08 Apr The Science Behind Drug Tests
For many employees, taking a drug test seems simple. However, the science behind most drug test involves complex processes and chemical reactions that most people do not even consider.
Places of employment often require varied drug testing, depending on the type of drug tested and the type of sample collected. Samples such as bodily fluids and hair screen for many drugs, including marijuana, cocaine and amphetamines.
Credible drug screening programs involve a two-step process: the initial (immunoassay) and confirmatory (gas chromatography-mass spectrometry) –– a GC-MS test. These methods, the most commonly utilized for drug testing, allow a high level of sensitivity and specificity. If companies give both tests, the likelihood of false positives or false negatives lowers dramatically.
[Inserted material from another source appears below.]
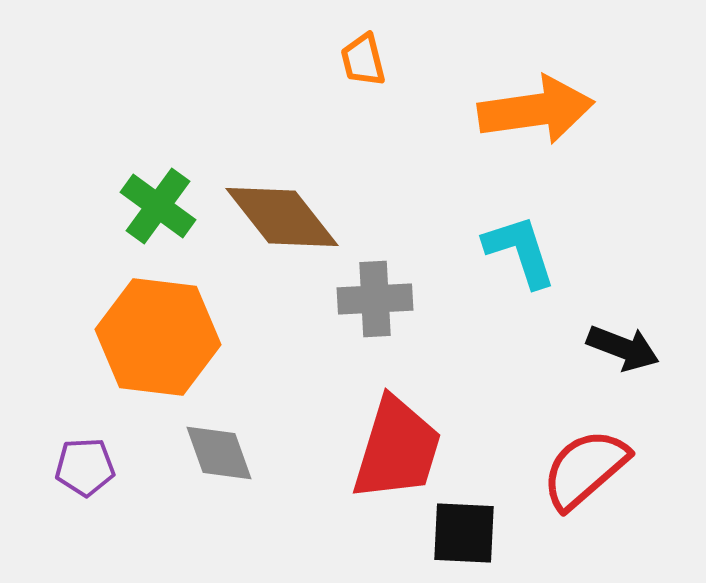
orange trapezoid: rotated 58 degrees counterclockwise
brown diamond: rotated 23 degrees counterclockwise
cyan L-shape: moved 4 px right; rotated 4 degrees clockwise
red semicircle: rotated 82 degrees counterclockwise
Lab workers take the immunoassay test first and often use it as a screening method. If the immunoassay tests negative, lab workers take no further action and the results are reported as negative. If the sample tests positive, lab workers will administer an additional confirmatory GC-MS analysis on a separate portion of the biological sample.
Drug Testing Using Urine
The urine sample test, the most common, checks for biochemicals called immunoassays. Immunoassays bond to specific macromolecules that give off an indicator reaction.
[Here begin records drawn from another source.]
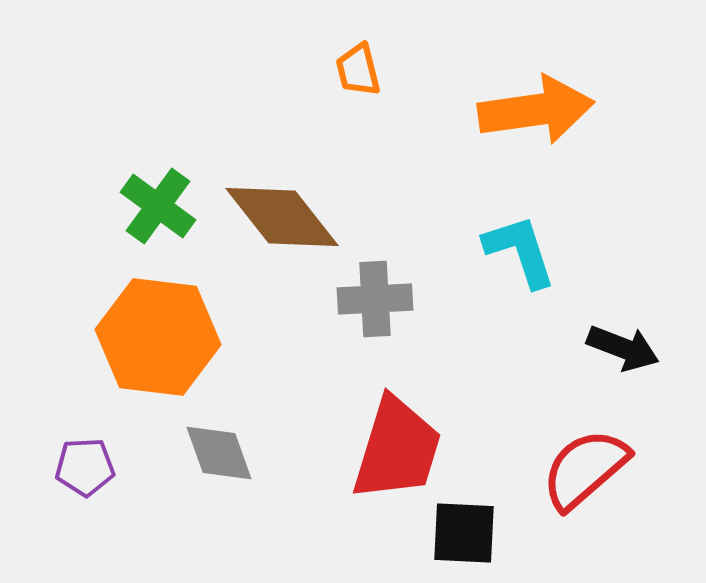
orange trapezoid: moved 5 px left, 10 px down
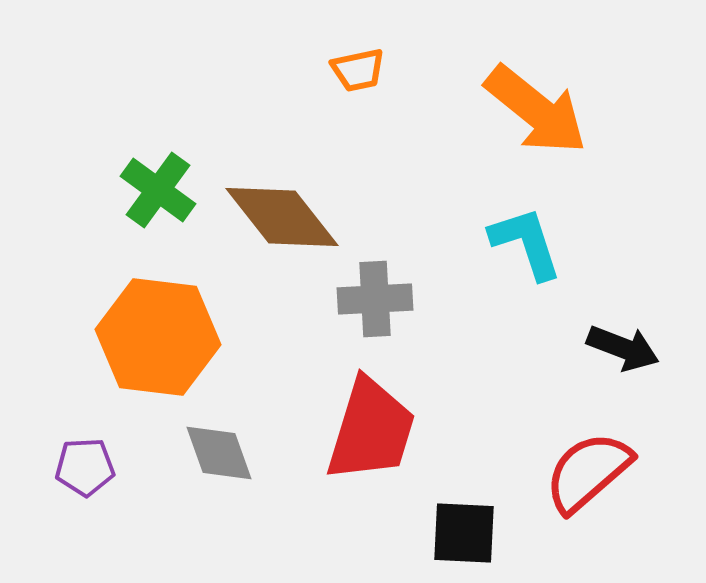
orange trapezoid: rotated 88 degrees counterclockwise
orange arrow: rotated 47 degrees clockwise
green cross: moved 16 px up
cyan L-shape: moved 6 px right, 8 px up
red trapezoid: moved 26 px left, 19 px up
red semicircle: moved 3 px right, 3 px down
If the results indicate drug use, they send another sample to undergo the GC-MS method. This method, using helium gas, pushes the sample through a tubular column. Particular drugs pass through the column at certain known speeds. Once the sample gets to the end of the column, it fragments with ionization. The lab workers then sort the fragments by mass. Certain drugs have specific and known fragmentation patterns, allowing the lab to discover recent drug use.
Drug Testing Using Hair
Let’s use Marijuana as an example. Marijuana enters the bloodstream, like oxygen would, and travels down to the lungs. There, a gas exchange called diffusion happens and takes the drug molecules throughout the whole body’s bloodstream. In contrast, a direct injection of a drug enters the bloodstream and moves throughout the body immediately.
Once through the bloodstream, the drug enters the hair through diffusion across the cell membrane, entering an internal pathway –– either the sweat glands or the bloodstream entryway.
Hair analysis provides long-term information, from months to years, concerning both the severity and pattern of drug use. In contrast, urinalysis simply indicates only drug use from the last two to three days. Field studies demonstrate that hair analysis identifies drug users much more effectively.